The challenge in this strategy is of course aggregating all these weak signals for each independent secret, and to be able to discover these often very subtle indicators we need to analyze enormous amounts of data.
The unfair advantage
Secrets detection is, after all, probabilistic. Being able to distinguish between a true positive and a false positive when evaluating secrets detection is not a simple binary yes or no result. It falls back to hundreds of influencing properties that are evaluated to determine likelihood of a true positive result.
Anyone that has worked on probabilistic or classification algorithms knows that the key is having a huge amount of data to feed into the algorithm. In addition secrets are constantly changing, think of the ecosystem of the last 5 years, how many new services are you using now? Have external services changed properties of their secrets? Are there new packages available for different services? I’m sure you can get the point, secrets detection algorithms need to change, and constantly be improved and updated. This is where GitGuardian did something totally unfair. As mentioned at the start, GitGuardian started scanning all public GitHub commits. One billion commits a year for over 3 years.
Each time GitGuardian discovered a potential secret they were able to alert the developer and then gather feedback. Some feed was explicit such as marking the alert a true or false positive, but we also factored in implicit feedback like if the repository was deleted following the alert. All of this information was then fed back into the algorithm, this gave some expected and some totally unexpected results on some of the weak signals that influenced the true positive rate. Without using a similar scale of data, it will be difficult to gather and note all the influencing factors of secrets detection.
The good news is that you don’t need to build this algorithm to detect secrets. We have made our service available to anyone, and you can test it on your git repositories with our GitHub app or use our API and algorithm in your own scripts to find secrets anywhere.

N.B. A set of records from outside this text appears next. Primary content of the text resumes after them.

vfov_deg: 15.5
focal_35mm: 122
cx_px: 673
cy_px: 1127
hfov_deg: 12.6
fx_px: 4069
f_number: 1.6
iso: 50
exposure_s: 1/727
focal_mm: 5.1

Test our algorithm todayKey takeaways
The most common methods of detecting secrets are identifying high entropy strings and using regular expressions to find definable patterns. Only a few keys can be identified with regex as it requires consistent patterns to exist with each secret, other secrets can be identified by detecting strings with high entropy. Neither method produces completely accurate results on its own therefore candidates need to be filtered. Common methods of filtering secrets include: using dictionaries of anti-patterns, analysing context of a presumed secret and validating credentials with an API call.

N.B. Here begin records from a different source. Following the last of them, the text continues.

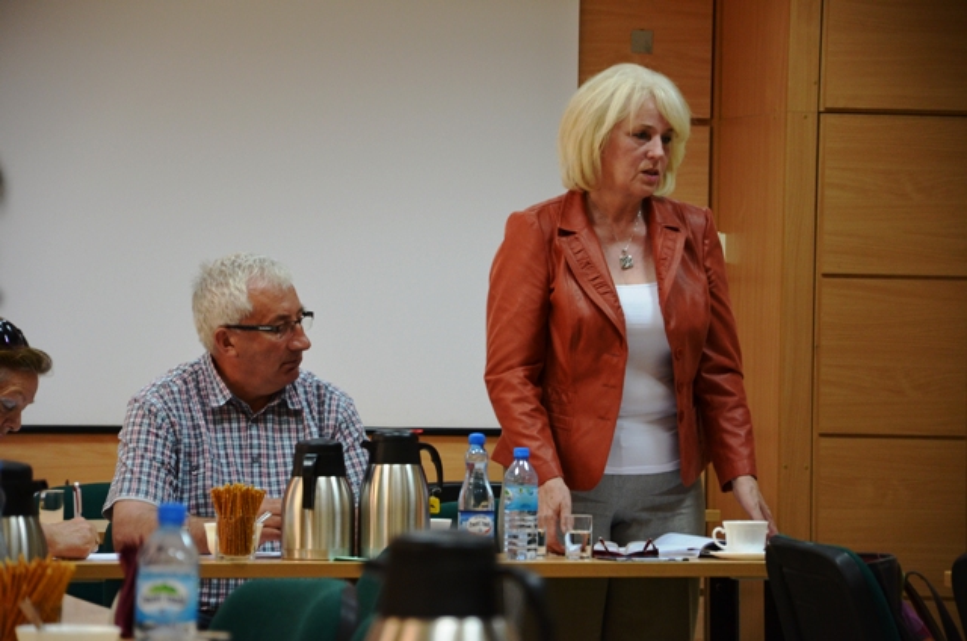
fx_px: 4222
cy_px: 320
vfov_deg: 8.7
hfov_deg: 13.1
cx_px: 484
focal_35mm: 158
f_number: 5.6
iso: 800
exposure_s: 1/50
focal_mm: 105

Filtering candidates is where a lot of the challenge behind secrets detection exists. By using GitGuardian as a case study, we can see that best results can be achieved by creating individual detectors and aggregating specific, often weak signals to effectively detect and filter potential secrets. These characteristics and weak signals can be difficult to detect without analyzing a huge amount of data. This is the unfair advantage GitGuardian has after scanning every public commit on GitHub since 2016, nearly 1 billion commits a year, meaning they have been able to train their algorithms and detect weak signals based on this.